When my sister and I were on vacation in Paris, we were sitting at a café and started talking to the couple at the next table. They were not American or British but spoke perfect English and the woman told us that she was a veterinarian. I mentioned that I had just gotten a pet and needed to find a veterinarian. She asked what kind of pet and when I told her a guinea pig, she said, “You don’t need a vet for a $20 rodent.” I was flabbergasted. Didn’t this woman have to take some kind of oath to care for all animals?

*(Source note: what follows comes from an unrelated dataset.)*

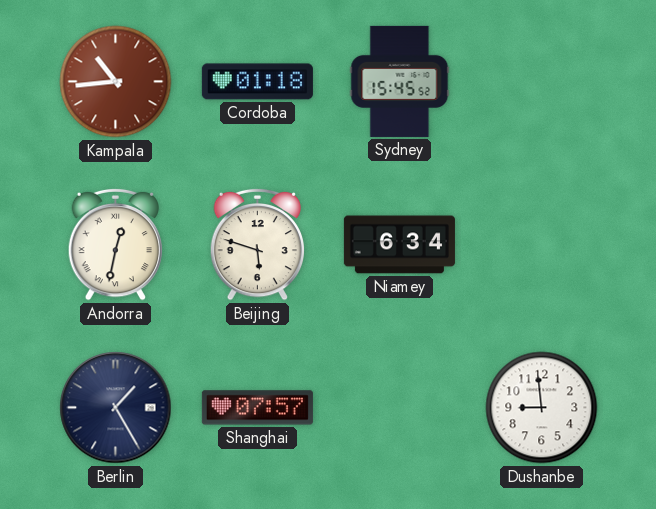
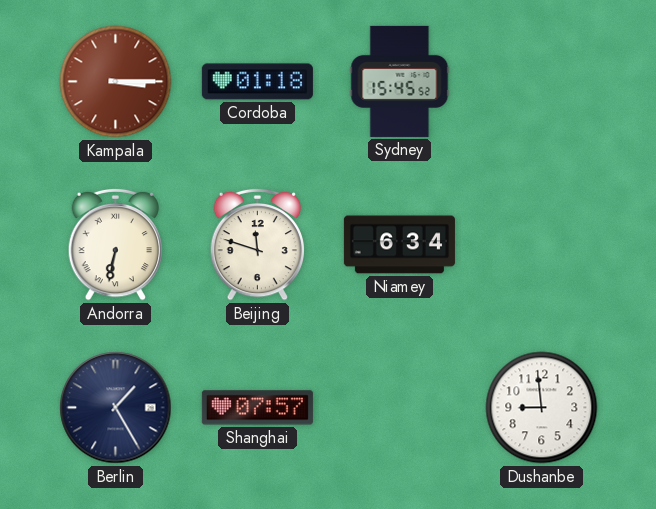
Kampala: 10:44 -> 3:15
Andorra: 12:32 -> 6:32
Beijing: 5:48 -> 11:48
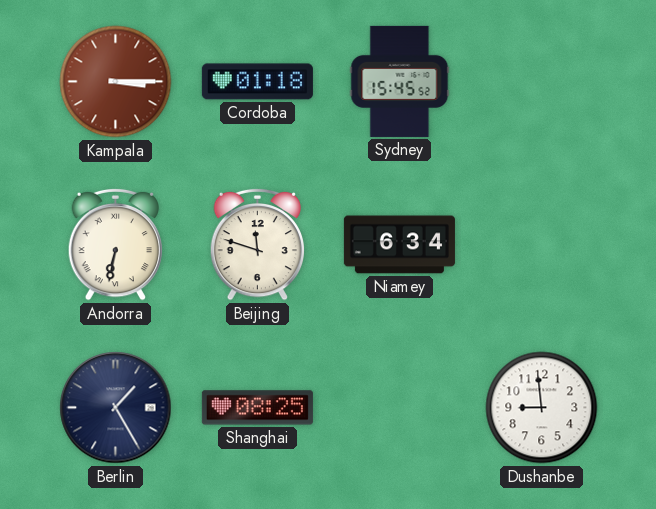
Shanghai: 07:57 -> 08:25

Apparently, there aren’t many vets who want to care for small animals. You have to look a little harder than the neighborhood vet office. I discovered this when I noticed that Princess Piggy Poo had a problem with her poop. There was a gelatinous something hanging on to it. Naturally, I went to Dr. Google to see if I could find a diagnosis. After trying a few searches “jelly poop guinea pig” yielded an entry. Some Q & A site came up with no medical information other than dire warning of imminent death and advice to see a vet.
My next thought was to call the pet shop where I buy Princess Piggy Poo’s food and supplies. They hadn’t heard of any such thing as piggy poop goo. They did, however, supply me with the name of a small animal vet in a nearby city. I called to see if I should stress out Princess Piggy Poo with a vet visit. Wow, they were not helpful at all.
I decided to keep an eye on Princess Piggy Poo, who, despite her sticky poop was eating fine, squeaking up a storm and popcorning with delight. A few days later her turds were back to normal and I was relieved—first, that Princess Piggy Poo was okay and, second, that I didn’t waste time and money on an aloof vet.
The decision to let nature run its course can go either way. Making choices for another’s life is daunting—whether it’s a $20 guinea pig or a $6,000,000 man.